Title: FUS-ALS disruption of gene regulation is not rescued by FUS-ASO treatment
Legend: A) UMAP representations of simultaneously measured gene expression and chromatin accessibility of 40,000 individual nuclei, sampled from the lumbar region of a FUS-ALS (left) and FUS-ASO treated (right) adult human spinal cord. The stoichiometric composition of cell types is consistent with known spinal cord cytoarchitecture. B) Schematic representation of the gene regulatory network (GRN). C) Cell type specific GRN of healthy, FUS-ALS, and FUS-ASO treated spinal cords. Transcription factor activity is dysregulated in FUS-ALS across all cell types, with predominant disruption in astrocytes (green), oligodendrocytes (grey), and microglia (orange). FUS-ASO treatment can result in a partial recovery for some transcription factors (NFAT), while the elevated activity for other transcription factors in FUS-ALS is unaffected by ASO treatment (CHOP).
Citation: Kandror, E. K., Wang, A., Carriere, M., Peterson, A., Liao, W., Tjärnberg, A., Fung, J. H., Mahbubani, K. T., Loper, J., Pangburn, W., Xu, Y., Saeb-Parsy, K., Rabadan, R., Maniatis, T., & Rizvi, A. H. (2025). Enhancer Dynamics and Spatial Organization Drive Anatomically Restricted Cellular States in the Human Spinal Cord. bioRxiv : the preprint server for biology, 2025.01.10.632483. https://doi.org/10.1101/2025.01.10.632483
Abstract: Here, we report the spatial organization of RNA transcription and associated enhancer dynamics in the human spinal cord at single-cell and single-molecule resolution. We expand traditional multiomic measurements to reveal epigenetically poised and bivalent active transcriptional enhancer states that define cell type specification. Simultaneous detection of chromatin accessibility and histone modifications in spinal cord nuclei reveals previously unobserved cell-type specific cryptic enhancer activity, in which transcriptional activation is uncoupled from chromatin accessibility. Such cryptic enhancers define both stable cell type identity and transitions between cells undergoing differentiation. We also define glial cell gene regulatory networks that reorganize along the rostrocaudal axis, revealing anatomical differences in gene regulation. Finally, we identify the spatial organization of cells into distinct cellular organizations and address the functional significance of this observation in the context of paracrine signaling. We conclude that cellular diversity is best captured through the lens of enhancer state and intercellular interactions that drive transitions in cellular state. This study provides fundamental insights into the cellular organization of the healthy human spinal cord.
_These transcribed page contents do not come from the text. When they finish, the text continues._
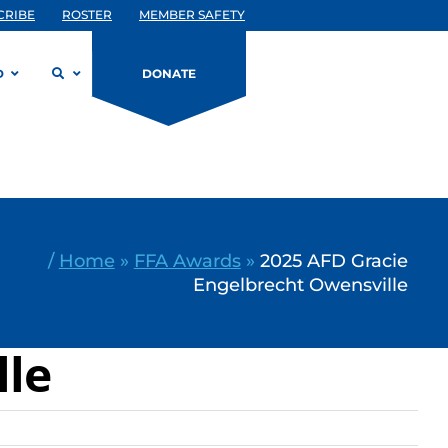
CRIBE
ROSTER
MEMBER SAFETY
D
DONATE
/
Home
»
FFA Awards
»
2025 AFD Gracie
Engelbrecht Owensville
lle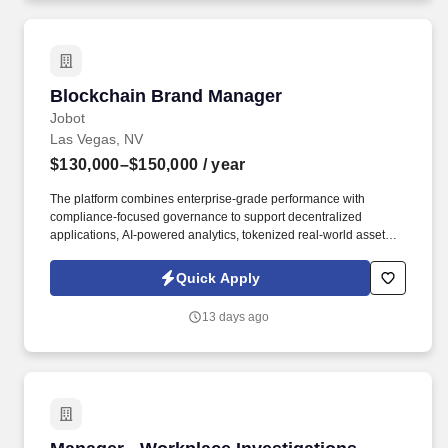
Automated Employment Decision Tools which are available at
jobot.com/legal.
Blockchain Brand Manager
Blockchain Brand Manager
Jobot
Las Vegas, NV
$130,000–$150,000
/ year
The platform combines enterprise-grade performance with
compliance-focused governance to support decentralized
applications, AI-powered analytics, tokenized real-world assets,
and seamless interoperability across blockchain networks.
Information collected and processed as part of your Jobot
Quick Apply
candidate profile, and any job applications, resumes, or other
information you choose to submit is subject to Jobot's Privacy
13 days ago
Policy, as well as the Jobot California Worker Privacy Notice and
Jobot Notice Regarding Automated Employment Decision Tools
which are available at jobot.com/legal.
Manager - Workplace Investigations (Hybrid)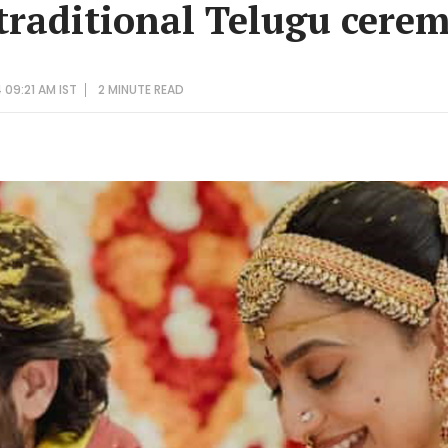
 traditional Telugu cere
 09:21 AM IST
2 MINUTE
READ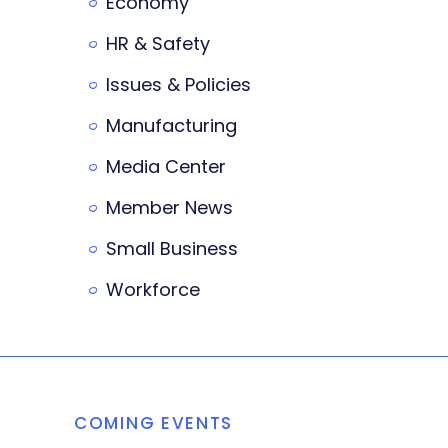
Economy
HR & Safety
Issues & Policies
Manufacturing
Media Center
Member News
Small Business
Workforce
COMING EVENTS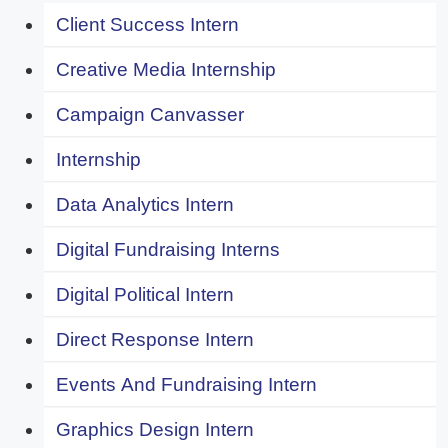
Client Success Intern
Creative Media Internship
Campaign Canvasser
Internship
Data Analytics Intern
Digital Fundraising Interns
Digital Political Intern
Direct Response Intern
Events And Fundraising Intern
Graphics Design Intern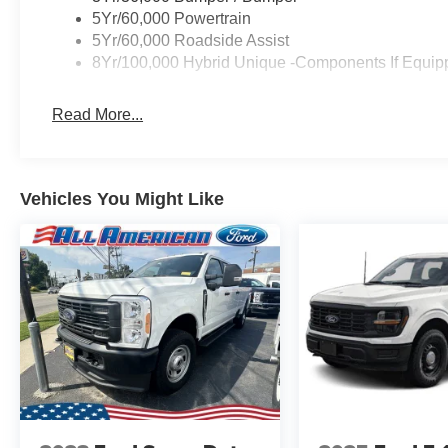
5Yr/60,000 Powertrain
5Yr/60,000 Roadside Assist
8Yr/100,000 Hybrid Unique -Components If Equip
Read More...
Vehicles You Might Like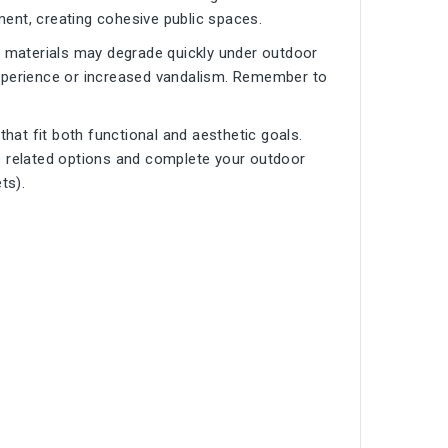
ent, creating cohesive public spaces.
p materials may degrade quickly under outdoor
experience or increased vandalism. Remember to
 that fit both functional and aesthetic goals.
 related options and complete your outdoor
ets
).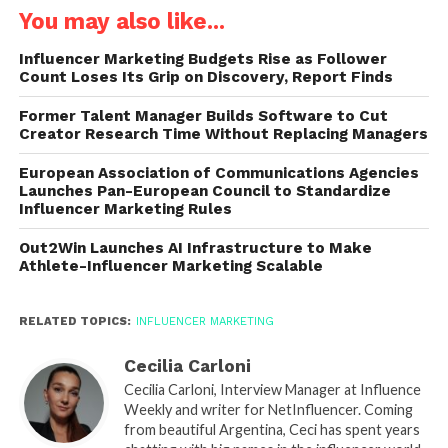
You may also like...
Influencer Marketing Budgets Rise as Follower
Count Loses Its Grip on Discovery, Report Finds
Former Talent Manager Builds Software to Cut
Creator Research Time Without Replacing Managers
European Association of Communications Agencies
Launches Pan-European Council to Standardize
Influencer Marketing Rules
Out2Win Launches AI Infrastructure to Make
Athlete-Influencer Marketing Scalable
RELATED TOPICS:
INFLUENCER MARKETING
Cecilia Carloni
Cecilia Carloni, Interview Manager at Influence
Weekly and writer for NetInfluencer. Coming
from beautiful Argentina, Ceci has spent years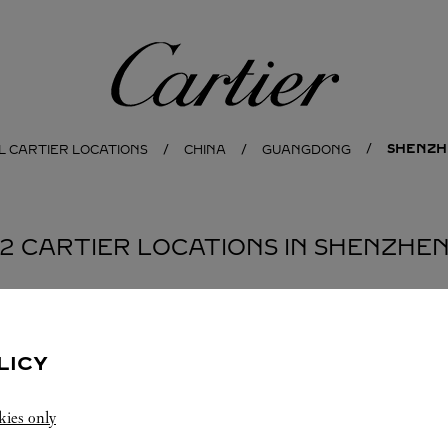
Cartier
SHENZH
L CARTIER LOCATIONS
CHINA
GUANGDONG
2 CARTIER LOCATIONS IN SHENZHE
BOUTIQUE CARTIER
SHENZHEN
LICY
10:00 AM
-
10:30 PM
kies only
Guangdong
Shenzhen
Nanshan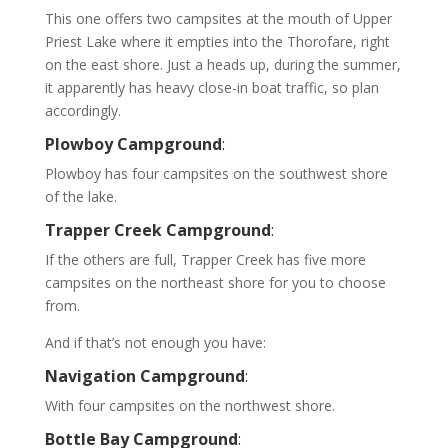
This one offers two campsites at the mouth of Upper
Priest Lake where it empties into the Thorofare, right
on the east shore. Just a heads up, during the summer,
it apparently has heavy close-in boat traffic, so plan
accordingly.
Plowboy Campground
:
Plowboy has four campsites on the southwest shore
of the lake.
Trapper Creek Campground
:
If the others are full, Trapper Creek has five more
campsites on the northeast shore for you to choose
from.
And if that’s not enough you have:
Navigation Campground
:
With four campsites on the northwest shore.
Bottle Bay Campground
: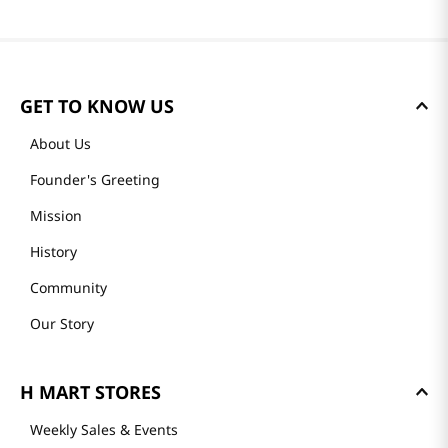
GET TO KNOW US
About Us
Founder's Greeting
Mission
History
Community
Our Story
H MART STORES
Weekly Sales & Events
Investigator: Abbas Rizvi, PhD
About the Lab: The Rizvi research group focuses on studying how patterns of gene regulation, at the level of single cells and spatially resolved, mediate homeostatic function within the central nervous system. They compare these results against neurodegenerative disease states, seeking to understand the molecular and cellular basis for dysfunction.